Aller au contenu principal
قليل وحاجب

Alkarama avait porté devant le Comité des Nations Unies sur la torture les cas de Lakhdar Guellil, (Algérie) et de Mohamed Hajib, (Maroc), deux victimes de tortures dont les souffrances ont été officiellement reconnues par le Comité contre la torture (CAT).

Lakhdar Guellil, chauffeur de taxi originaire de Djelfa, avait été arrêté le 31 juillet 1996 puis soumis à de terribles sévices par la gendarmerie d’Aïn Oussara, dont des brûlures au chalumeau qui ont conduit à l’amputation de son bras gauche. Condamné en février 1998 à 15 ans de prison à l’issue d’un procès inéquitable, il a été libéré en mars 2006 dans un état de santé gravement détérioré. Faute de voies de recours effectives en Algérie, Alkarama a saisi le Comité le 29 janvier 2016.

De son côté, Mohamed Hajib, citoyen germano-marocain, avait été arrêté à Casablanca le 17 février 2010, à son retour du Pakistan, puis détenu au secret et torturé pendant 12 jours afin de lui arracher des aveux. Condamné à dix ans de prison (réduits à cinq ans en appel), il a purgé sa peine dans des conditions marquées par de mauvais traitements. Alkarama a soumis son cas au Comité contre la torture le 30 octobre 2018.

Le 19 novembre 2021, le Comité a adopté sa décision dans l’affaire Guellil c. Algérie (communication n°736/2016).

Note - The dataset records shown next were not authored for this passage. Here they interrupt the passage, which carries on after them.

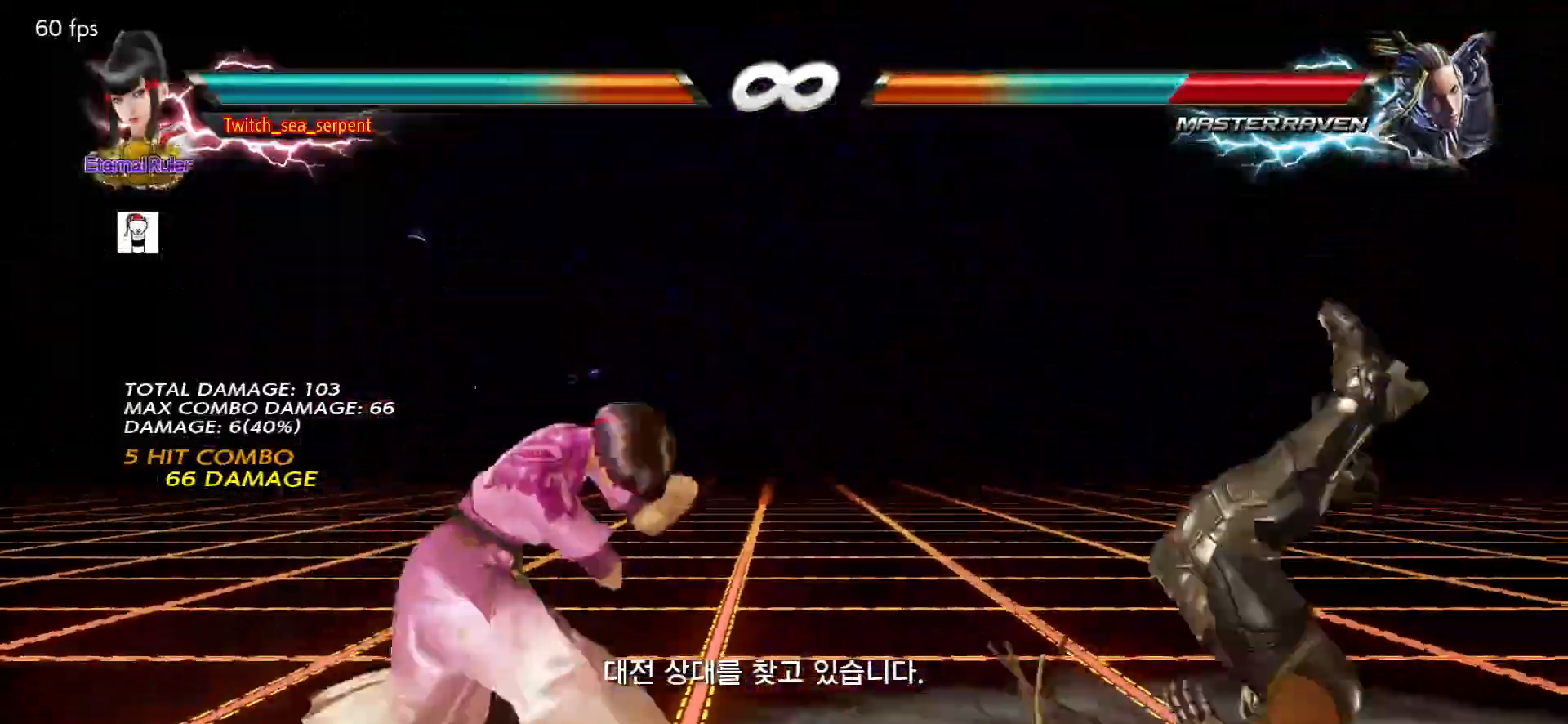
{"buttons": [], "left_stick": "center", "events": [[83, "left_stick", "center"], [183, "CIRCLE", "up"], [183, "SQUARE", "down"], [283, "SQUARE", "up"], [350, "SQUARE", "down"], [400, "SQUARE", "up"]]}
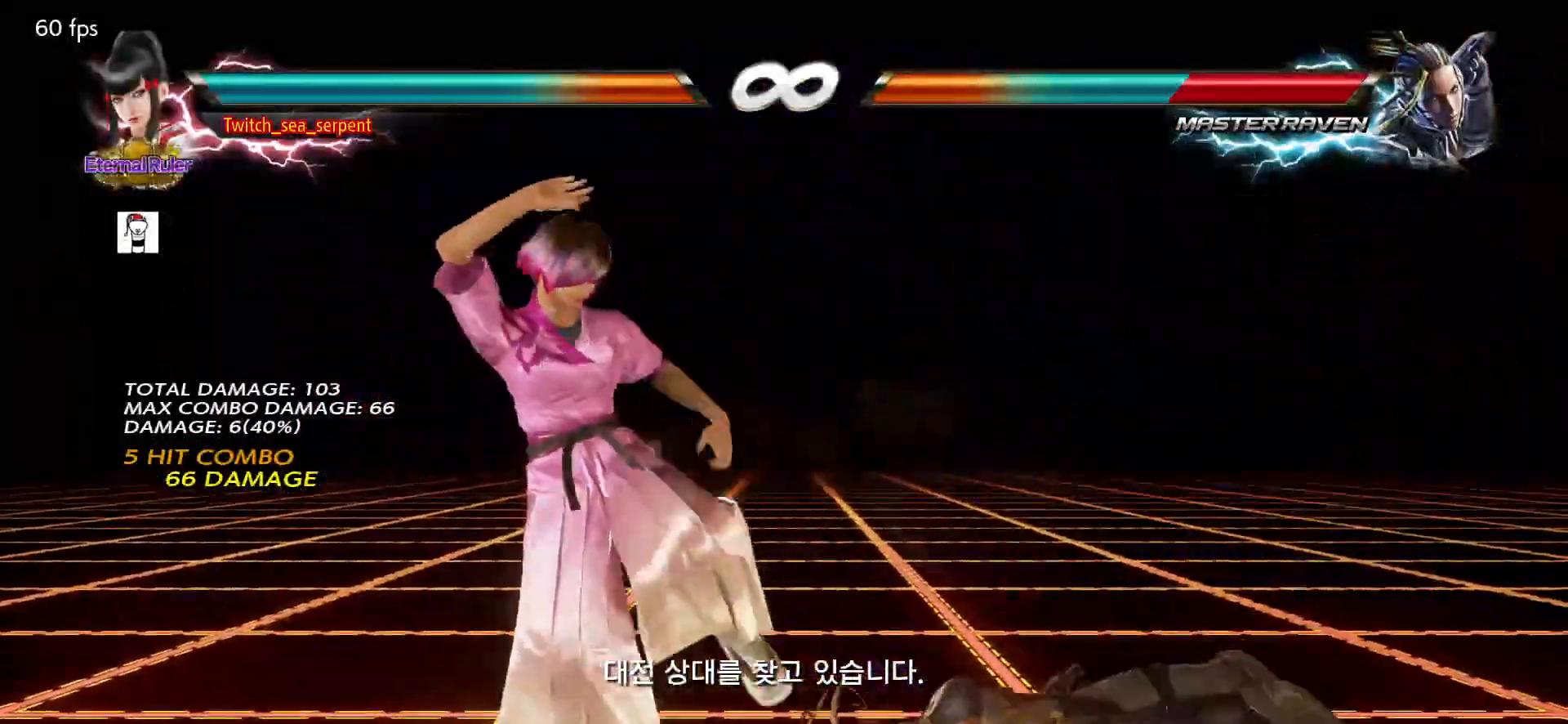
{"buttons": [], "left_stick": "center", "events": [[200, "left_stick", "right"], [250, "left_stick", "center"]]}
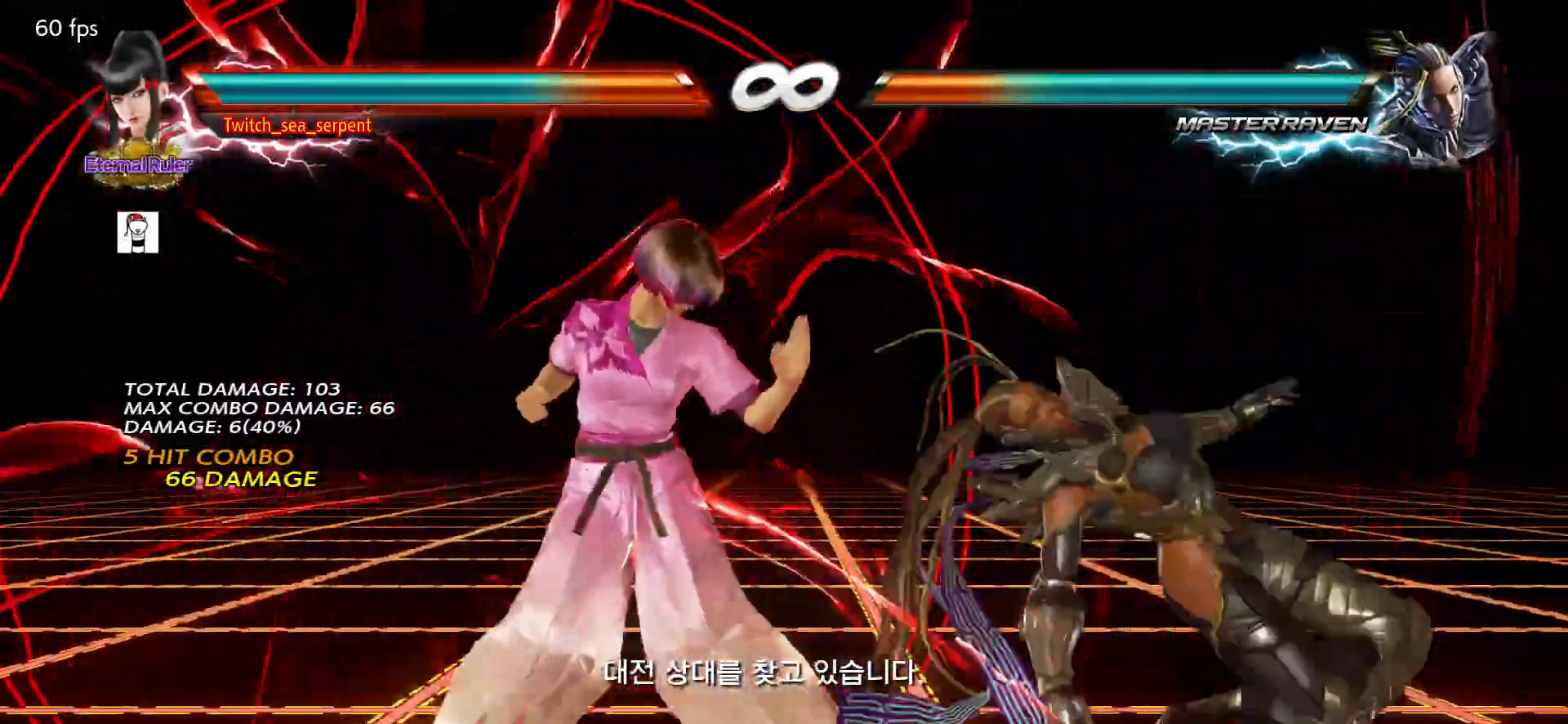
{"buttons": [], "left_stick": "center", "events": []}
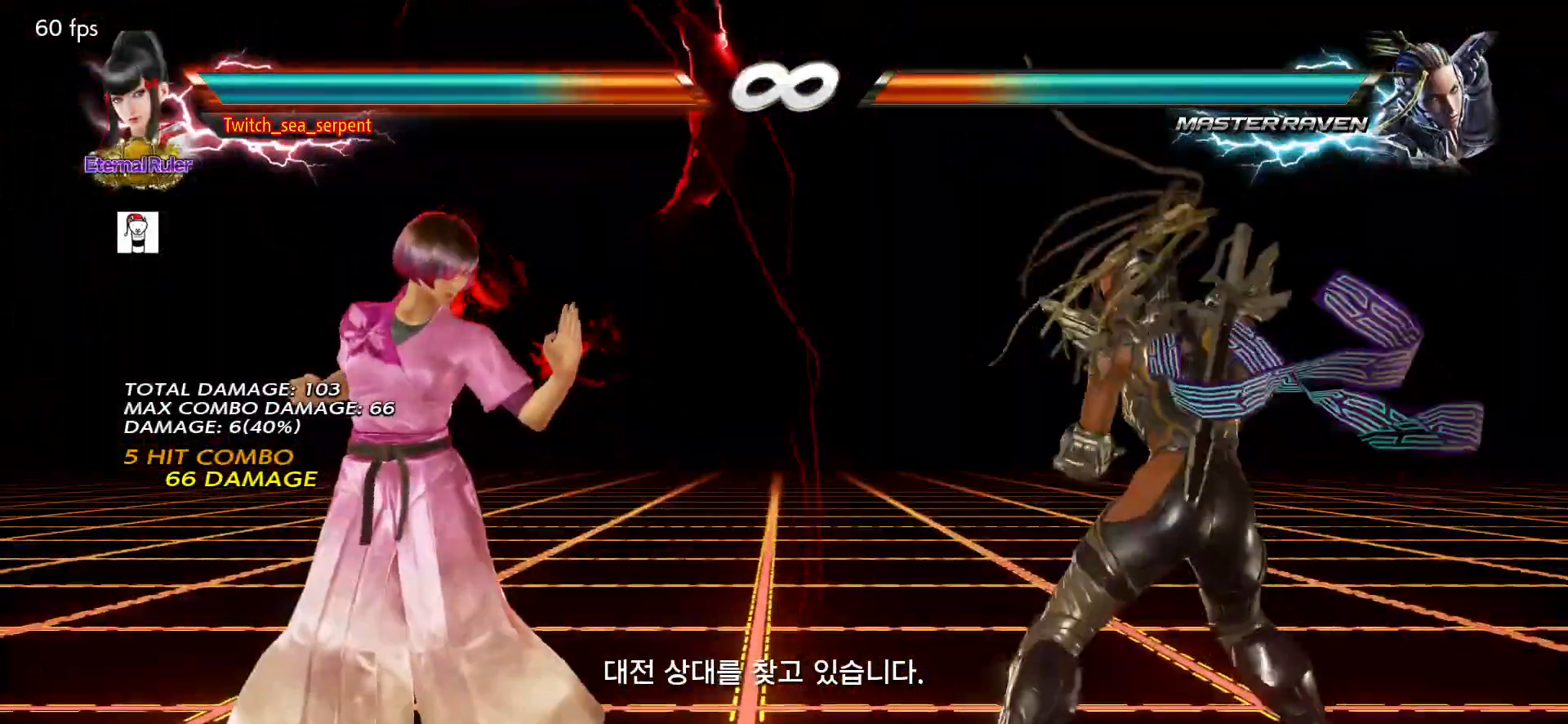
{"buttons": ["CROSS"], "left_stick": "center", "events": [[100, "left_stick", "up-right"], [117, "CROSS", "down"], [217, "CIRCLE", "down"], [217, "CROSS", "up"], [283, "CIRCLE", "up"], [333, "CROSS", "down"], [383, "CIRCLE", "down"], [400, "CROSS", "up"], [467, "left_stick", "center"], [483, "CIRCLE", "up"], [483, "CROSS", "down"]]}
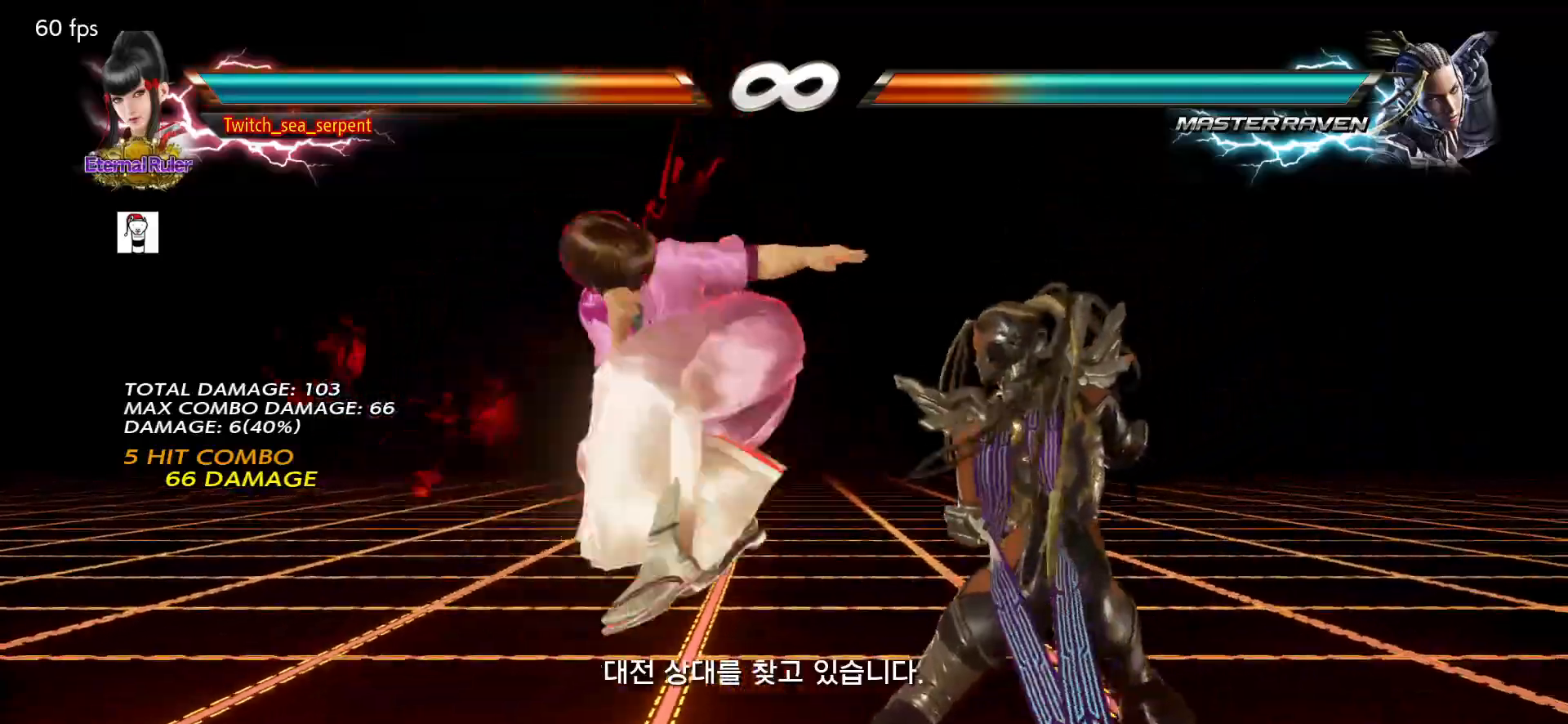
{"buttons": [], "left_stick": "center", "events": [[83, "CIRCLE", "down"], [83, "CROSS", "up"], [150, "CIRCLE", "up"]]}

Puis, le 22 juillet 2022, il a statué dans l’affaire Hajib c. Maroc (communication n°928/2019). Dans ces deux décisions, il a exigé l’ouverture d’enquêtes indépendantes, la poursuite des responsables et l’octroi d’une réparation intégrale.

Pourtant, comme le souligne le dernier rapport de suivi adopté à sa 78ᵉ session (30 octobre – 24 novembre 2023) et publié le 8 août 2024, aucune de ces mesures n’a été mise en œuvre dans aucun des deux pays. Dans une lettre datée du 11 août 2025, le Haut-Commissariat aux droits de l’homme a confirmé la transmission des observations présentées par Alkarama le 9 novembre 2023 ainsi que le rapport de suivi au gouvernement algérien pour commentaires.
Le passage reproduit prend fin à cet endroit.